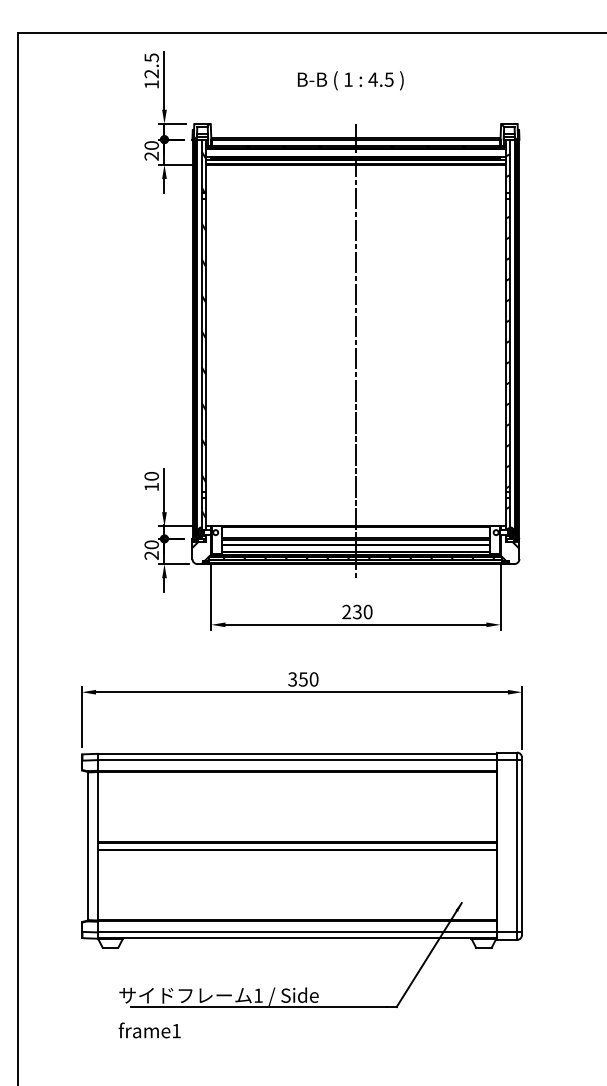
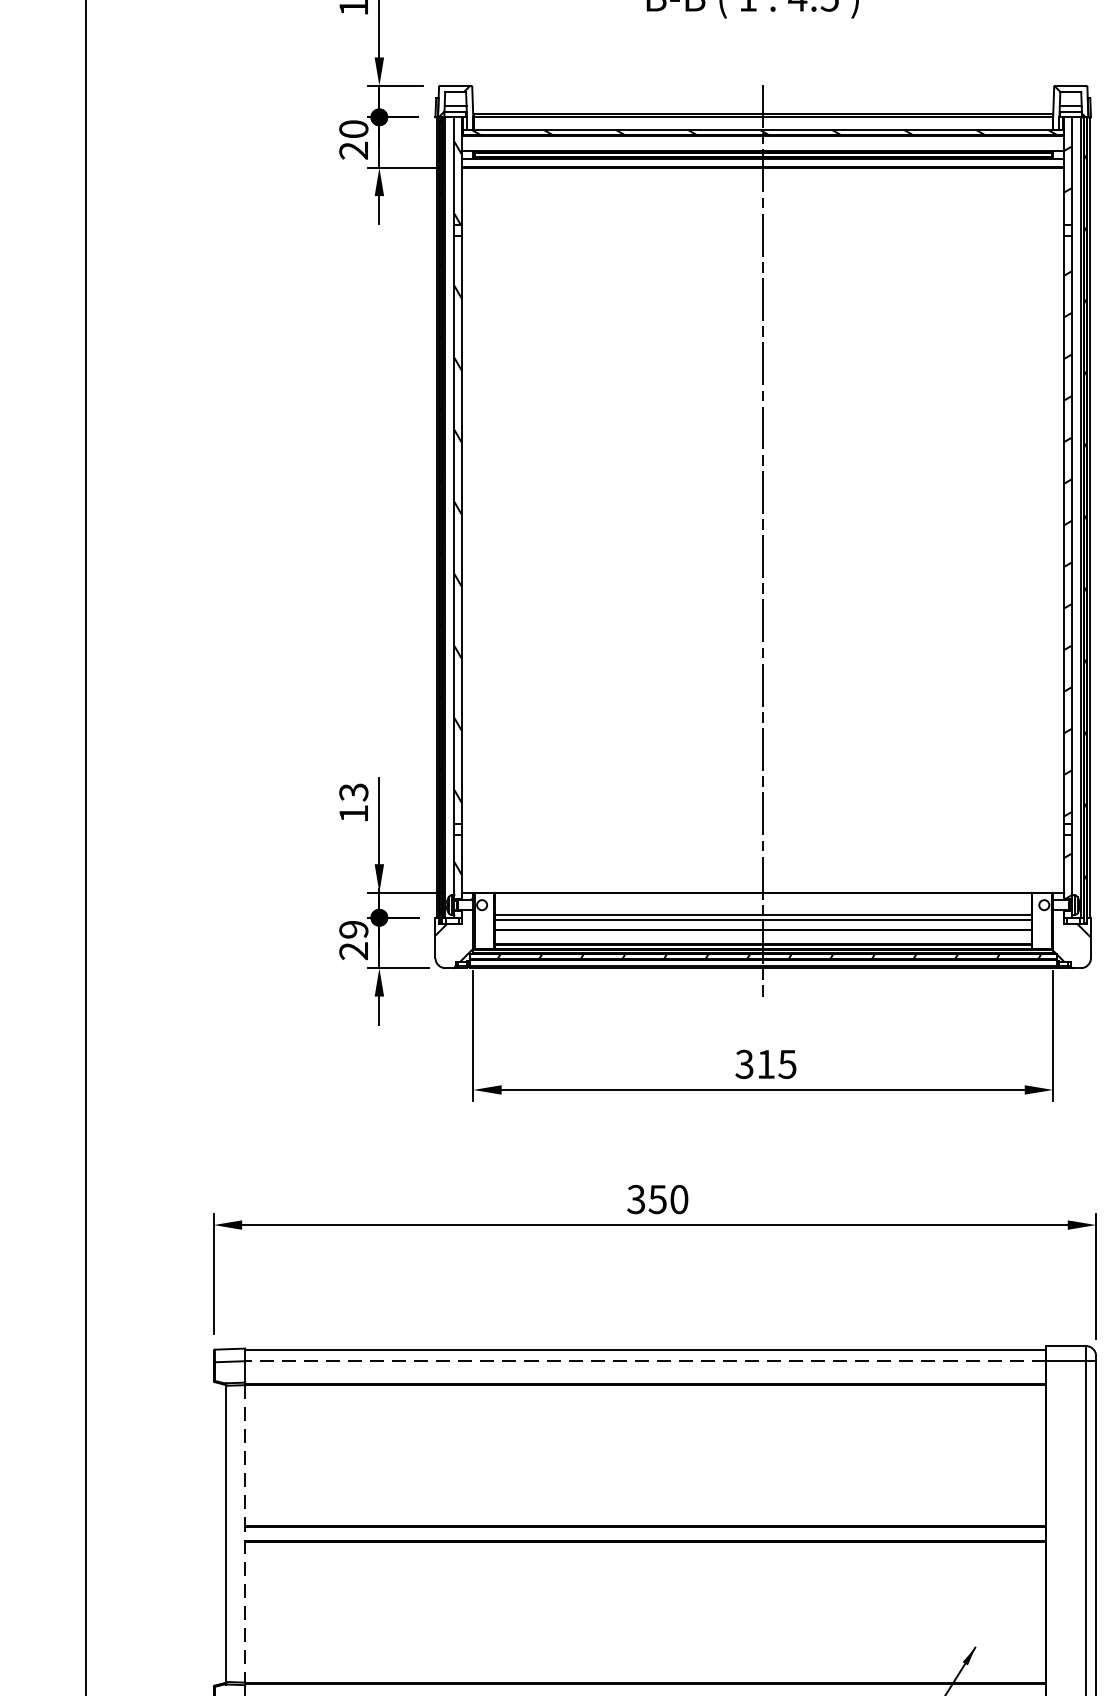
text: (151, 476) -> (353, 792), 10 -> 13
text: (151, 544) -> (353, 928), 20 -> 29
text: (357, 611) -> (766, 1063), 230 -> 315
line: (297, 760) -> (646, 1361), solid -> dashed
line: (97, 846) -> (245, 1534), solid -> dashed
________
* Task brief
Could you print the material above word for word and skip the images?

* Solution for this task
text: (151, 476) -> (353, 792), 10 -> 13
text: (151, 544) -> (353, 928), 20 -> 29
text: (357, 611) -> (766, 1063), 230 -> 315
line: (297, 760) -> (646, 1361), solid -> dashed
line: (97, 846) -> (245, 1534), solid -> dashed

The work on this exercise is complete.